**Request**
Copy every line of the data that includes the string "CreationDate".

Image and design file data:
↓↓↓
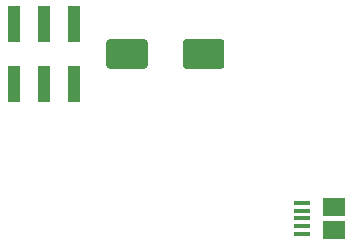
<source format=gbr>
%TF.GenerationSoftware,KiCad,Pcbnew,(5.1.9)-1*%
%TF.CreationDate,2021-05-06T00:14:11+03:00*%
%TF.ProjectId,hardware,68617264-7761-4726-952e-6b696361645f,rev?*%
%TF.SameCoordinates,Original*%
%TF.FileFunction,Paste,Bot*%
%TF.FilePolarity,Positive*%
%FSLAX46Y46*%
G04 Gerber Fmt 4.6, Leading zero omitted, Abs format (unit mm)*
G04 Created by KiCad (PCBNEW (5.1.9)-1) date 2021-05-06 00:14:11*
%MOMM*%
%LPD*%
G01*
G04 APERTURE LIST*
%ADD10R,1.000000X3.150000*%
%ADD11R,1.900000X1.500000*%
%ADD12R,1.350000X0.400000*%
G04 APERTURE END LIST*
D10*
%TO.C,Microstep1*%
X247460000Y-85950000D03*
X247460000Y-91000000D03*
X250000000Y-85950000D03*
X250000000Y-91000000D03*
X252540000Y-85950000D03*
X252540000Y-91000000D03*
%TD*%
D11*
%TO.C,J1*%
X274487500Y-101400000D03*
D12*
X271787500Y-102400000D03*
X271787500Y-103050000D03*
X271787500Y-103700000D03*
X271787500Y-101100000D03*
X271787500Y-101750000D03*
D11*
X274487500Y-103400000D03*
%TD*%
%TO.C,C7*%
G36*
G01*
X261750000Y-89475000D02*
X261750000Y-87475000D01*
G75*
G02*
X262000000Y-87225000I250000J0D01*
G01*
X265000000Y-87225000D01*
G75*
G02*
X265250000Y-87475000I0J-250000D01*
G01*
X265250000Y-89475000D01*
G75*
G02*
X265000000Y-89725000I-250000J0D01*
G01*
X262000000Y-89725000D01*
G75*
G02*
X261750000Y-89475000I0J250000D01*
G01*
G37*
G36*
G01*
X255250000Y-89475000D02*
X255250000Y-87475000D01*
G75*
G02*
X255500000Y-87225000I250000J0D01*
G01*
X258500000Y-87225000D01*
G75*
G02*
X258750000Y-87475000I0J-250000D01*
G01*
X258750000Y-89475000D01*
G75*
G02*
X258500000Y-89725000I-250000J0D01*
G01*
X255500000Y-89725000D01*
G75*
G02*
X255250000Y-89475000I0J250000D01*
G01*
G37*
%TD*%
M02*

</source>
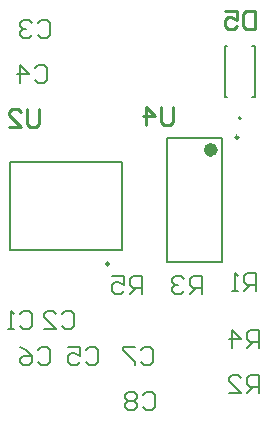
<source format=gbr>
%TF.GenerationSoftware,Altium Limited,Altium Designer,24.7.2 (38)*%
G04 Layer_Color=32896*
%FSLAX45Y45*%
%MOMM*%
%TF.SameCoordinates,C77648C0-80D8-424D-8617-BB5A92A82554*%
%TF.FilePolarity,Positive*%
%TF.FileFunction,Legend,Bot*%
%TF.Part,Single*%
G01*
G75*
%TA.AperFunction,NonConductor*%
%ADD31C,0.20000*%
%ADD32C,0.25000*%
%ADD33C,0.60000*%
%ADD34C,0.12700*%
%ADD35C,0.25400*%
D31*
X2397600Y2978200D02*
G03*
X2397600Y2978200I-10000J0D01*
G01*
X1771599Y1761002D02*
X2241601D01*
X1771599Y2810998D02*
X2241601D01*
X1771599Y1761002D02*
Y2810998D01*
X2241601Y1761002D02*
Y2810998D01*
X439400Y1860199D02*
Y2610201D01*
X1389400Y1860199D02*
Y2610201D01*
X439400D02*
X1389400D01*
X439400Y1860199D02*
X1389400D01*
X2067560Y1488440D02*
Y1640791D01*
X1991385D01*
X1965993Y1615399D01*
Y1564615D01*
X1991385Y1539223D01*
X2067560D01*
X2016777D02*
X1965993Y1488440D01*
X1915209Y1615399D02*
X1889817Y1640791D01*
X1839034D01*
X1813642Y1615399D01*
Y1590007D01*
X1839034Y1564615D01*
X1864426D01*
X1839034D01*
X1813642Y1539223D01*
Y1513832D01*
X1839034Y1488440D01*
X1889817D01*
X1915209Y1513832D01*
X1082073Y1018499D02*
X1107465Y1043891D01*
X1158248D01*
X1183640Y1018499D01*
Y916932D01*
X1158248Y891540D01*
X1107465D01*
X1082073Y916932D01*
X929722Y1043891D02*
X1031289D01*
Y967715D01*
X980506Y993107D01*
X955114D01*
X929722Y967715D01*
Y916932D01*
X955114Y891540D01*
X1005897D01*
X1031289Y916932D01*
X878873Y1323299D02*
X904265Y1348691D01*
X955048D01*
X980440Y1323299D01*
Y1221732D01*
X955048Y1196340D01*
X904265D01*
X878873Y1221732D01*
X726522Y1196340D02*
X828089D01*
X726522Y1297907D01*
Y1323299D01*
X751914Y1348691D01*
X802697D01*
X828089Y1323299D01*
X2524760Y1513840D02*
Y1666191D01*
X2448585D01*
X2423193Y1640799D01*
Y1590015D01*
X2448585Y1564623D01*
X2524760D01*
X2473977D02*
X2423193Y1513840D01*
X2372409D02*
X2321626D01*
X2347017D01*
Y1666191D01*
X2372409Y1640799D01*
X1559560Y1488440D02*
Y1640791D01*
X1483385D01*
X1457993Y1615399D01*
Y1564615D01*
X1483385Y1539223D01*
X1559560D01*
X1508777D02*
X1457993Y1488440D01*
X1305642Y1640791D02*
X1407209D01*
Y1564615D01*
X1356426Y1590007D01*
X1331034D01*
X1305642Y1564615D01*
Y1513832D01*
X1331034Y1488440D01*
X1381817D01*
X1407209Y1513832D01*
X650273Y3406099D02*
X675665Y3431491D01*
X726448D01*
X751840Y3406099D01*
Y3304532D01*
X726448Y3279140D01*
X675665D01*
X650273Y3304532D01*
X523314Y3279140D02*
Y3431491D01*
X599489Y3355315D01*
X497922D01*
X1564673Y637499D02*
X1590065Y662891D01*
X1640848D01*
X1666240Y637499D01*
Y535932D01*
X1640848Y510540D01*
X1590065D01*
X1564673Y535932D01*
X1513889Y637499D02*
X1488497Y662891D01*
X1437714D01*
X1412322Y637499D01*
Y612107D01*
X1437714Y586715D01*
X1412322Y561323D01*
Y535932D01*
X1437714Y510540D01*
X1488497D01*
X1513889Y535932D01*
Y561323D01*
X1488497Y586715D01*
X1513889Y612107D01*
Y637499D01*
X1488497Y586715D02*
X1437714D01*
X2550160Y1031240D02*
Y1183591D01*
X2473985D01*
X2448593Y1158199D01*
Y1107415D01*
X2473985Y1082023D01*
X2550160D01*
X2499377D02*
X2448593Y1031240D01*
X2321634D02*
Y1183591D01*
X2397809Y1107415D01*
X2296242D01*
X2550160Y650240D02*
Y802591D01*
X2473985D01*
X2448593Y777199D01*
Y726415D01*
X2473985Y701023D01*
X2550160D01*
X2499377D02*
X2448593Y650240D01*
X2296242D02*
X2397809D01*
X2296242Y751807D01*
Y777199D01*
X2321634Y802591D01*
X2372417D01*
X2397809Y777199D01*
X1549433Y1018499D02*
X1574825Y1043891D01*
X1625608D01*
X1651000Y1018499D01*
Y916932D01*
X1625608Y891540D01*
X1574825D01*
X1549433Y916932D01*
X1498649Y1043891D02*
X1397082D01*
Y1018499D01*
X1498649Y916932D01*
Y891540D01*
X675673Y1018499D02*
X701065Y1043891D01*
X751848D01*
X777240Y1018499D01*
Y916932D01*
X751848Y891540D01*
X701065D01*
X675673Y916932D01*
X523322Y1043891D02*
X574106Y1018499D01*
X624889Y967715D01*
Y916932D01*
X599497Y891540D01*
X548714D01*
X523322Y916932D01*
Y942323D01*
X548714Y967715D01*
X624889D01*
X523273Y1323299D02*
X548665Y1348691D01*
X599448D01*
X624840Y1323299D01*
Y1221732D01*
X599448Y1196340D01*
X548665D01*
X523273Y1221732D01*
X472489Y1196340D02*
X421706D01*
X447097D01*
Y1348691D01*
X472489Y1323299D01*
X675673Y3787099D02*
X701065Y3812491D01*
X751848D01*
X777240Y3787099D01*
Y3685532D01*
X751848Y3660140D01*
X701065D01*
X675673Y3685532D01*
X624889Y3787099D02*
X599497Y3812491D01*
X548714D01*
X523322Y3787099D01*
Y3761707D01*
X548714Y3736315D01*
X574106D01*
X548714D01*
X523322Y3710923D01*
Y3685532D01*
X548714Y3660140D01*
X599497D01*
X624889Y3685532D01*
D32*
X2376600Y2818000D02*
G03*
X2376600Y2818000I-12500J0D01*
G01*
X1280900Y1746200D02*
G03*
X1280900Y1746200I-12500J0D01*
G01*
D33*
X2171600Y2711000D02*
G03*
X2171600Y2711000I-30000J0D01*
G01*
D34*
X2494600Y3161701D02*
X2515601D01*
X2259599D02*
X2280600D01*
X2494600Y3594699D02*
X2515601D01*
X2259599D02*
X2280600D01*
X2259599Y3161701D02*
Y3594699D01*
X2515601Y3161701D02*
Y3594699D01*
D35*
X2514559Y3886175D02*
Y3733825D01*
X2438383D01*
X2412992Y3759217D01*
Y3860783D01*
X2438383Y3886175D01*
X2514559D01*
X2260641D02*
X2362208D01*
Y3810000D01*
X2311425Y3835392D01*
X2286033D01*
X2260641Y3810000D01*
Y3759217D01*
X2286033Y3733825D01*
X2336816D01*
X2362208Y3759217D01*
X1818640Y3070811D02*
Y2943852D01*
X1793248Y2918460D01*
X1742465D01*
X1717073Y2943852D01*
Y3070811D01*
X1590114Y2918460D02*
Y3070811D01*
X1666289Y2994635D01*
X1564722D01*
X690880Y3060651D02*
Y2933692D01*
X665488Y2908300D01*
X614705D01*
X589313Y2933692D01*
Y3060651D01*
X436962Y2908300D02*
X538529D01*
X436962Y3009867D01*
Y3035259D01*
X462354Y3060651D01*
X513137D01*
X538529Y3035259D01*
%TF.MD5,eaee44f2e83226586bac328a8470fd8d*%
M02*

</source>
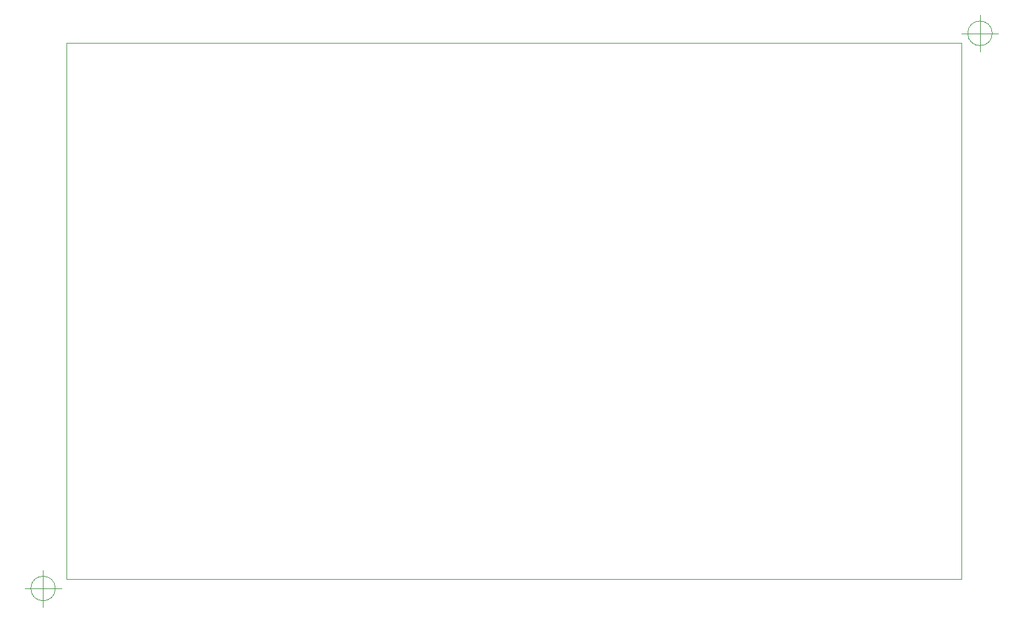
<source format=gbr>
%TF.GenerationSoftware,KiCad,Pcbnew,(6.0.5)*%
%TF.CreationDate,2022-11-30T16:24:04+01:00*%
%TF.ProjectId,Parametic VFO,50617261-6d65-4746-9963-2056464f2e6b,rev?*%
%TF.SameCoordinates,Original*%
%TF.FileFunction,Profile,NP*%
%FSLAX46Y46*%
G04 Gerber Fmt 4.6, Leading zero omitted, Abs format (unit mm)*
G04 Created by KiCad (PCBNEW (6.0.5)) date 2022-11-30 16:24:04*
%MOMM*%
%LPD*%
G01*
G04 APERTURE LIST*
%TA.AperFunction,Profile*%
%ADD10C,0.100000*%
%TD*%
G04 APERTURE END LIST*
D10*
X81041666Y-118745000D02*
G75*
G03*
X81041666Y-118745000I-1666666J0D01*
G01*
X76875000Y-118745000D02*
X81875000Y-118745000D01*
X79375000Y-116245000D02*
X79375000Y-121245000D01*
X208676666Y-43180000D02*
G75*
G03*
X208676666Y-43180000I-1666666J0D01*
G01*
X204510000Y-43180000D02*
X209510000Y-43180000D01*
X207010000Y-40680000D02*
X207010000Y-45680000D01*
X82550000Y-44450000D02*
X204470000Y-44450000D01*
X204470000Y-44450000D02*
X204470000Y-117475000D01*
X204470000Y-117475000D02*
X82550000Y-117475000D01*
X82550000Y-117475000D02*
X82550000Y-44450000D01*
M02*

</source>
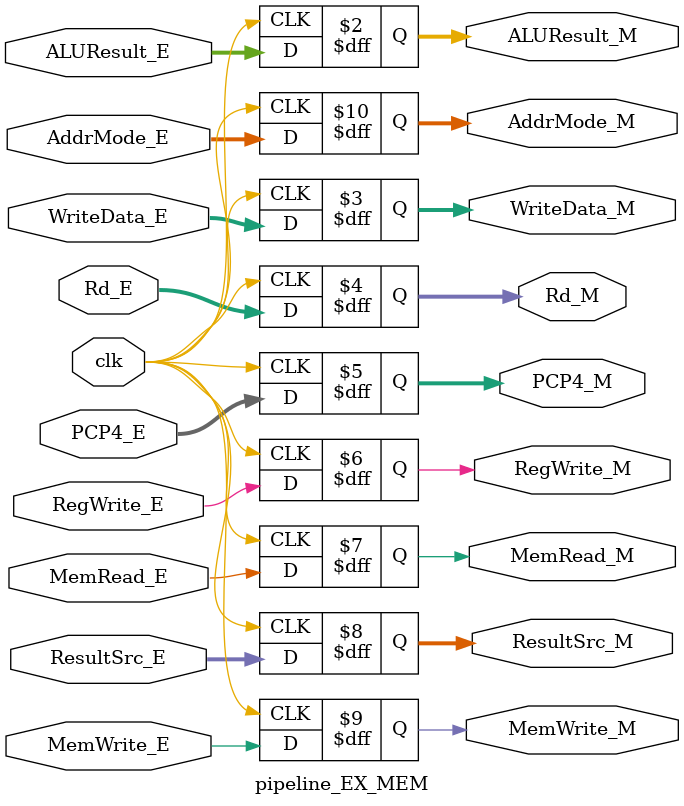
<source format=sv>
module pipeline_EX_MEM #(
    parameter WIDTH = 32
)(
    input logic clk,
    input logic [WIDTH - 1:0] ALUResult_E,
    input logic [WIDTH - 1:0] WriteData_E, // RD2_
    input logic [4:0] Rd_E,
    input logic [WIDTH - 1:0] PCP4_E,
    output logic [WIDTH - 1:0] ALUResult_M,
    output logic [WIDTH - 1:0] WriteData_M,
    output logic [4:0] Rd_M,
    output logic [WIDTH - 1:0] PCP4_M,

    // Control unit
    input logic RegWrite_E,
    input logic MemRead_E,
    input logic [1:0] ResultSrc_E,
    input logic MemWrite_E,
    input logic [2:0] AddrMode_E,
    output logic RegWrite_M,
    output logic MemRead_M,
    output logic [1:0] ResultSrc_M,
    output logic MemWrite_M,
    output logic [2:0] AddrMode_M
);

always_ff @(posedge clk) begin
    // Control unit
    RegWrite_M <= RegWrite_E;
    MemRead_M <= MemRead_E;
    ResultSrc_M <= ResultSrc_E;
    MemWrite_M <= MemWrite_E;
    AddrMode_M <= AddrMode_E;

    // Data path
    ALUResult_M <= ALUResult_E;
    WriteData_M <= WriteData_E;
    Rd_M <= Rd_E;
    PCP4_M <= PCP4_E;

end

endmodule

</source>
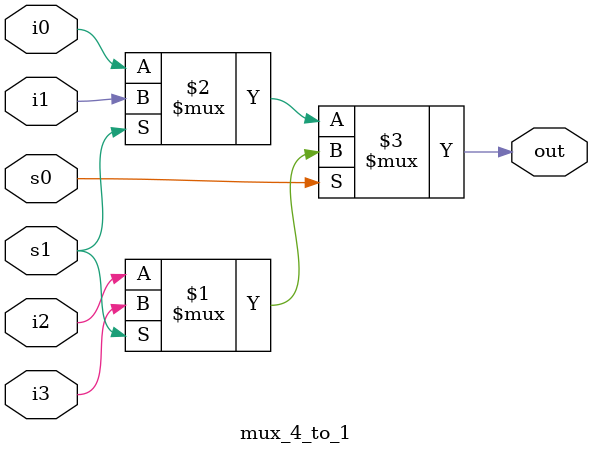
<source format=v>
module mux_4_to_1(
    out,
    i0,i1,i2,i3,
    s0,s1
);
    output out;
    input i0,i1,i2,i3;
    input s0,s1;

    // s0 s1 -> out
    // 00 -> i0
    // 01 -> i1
    // 10 -> i2
    // 11 -> i3
    assign out = s0 ? (s1 ? i3 : i2) : (s1 ? i1 : i0);

endmodule
</source>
↑↑↑
**Finished task**
%TF.CreationDate,2021-05-06T00:14:11+03:00*%
%TF.CreationDate,2022-11-30T16:24:04+01:00*%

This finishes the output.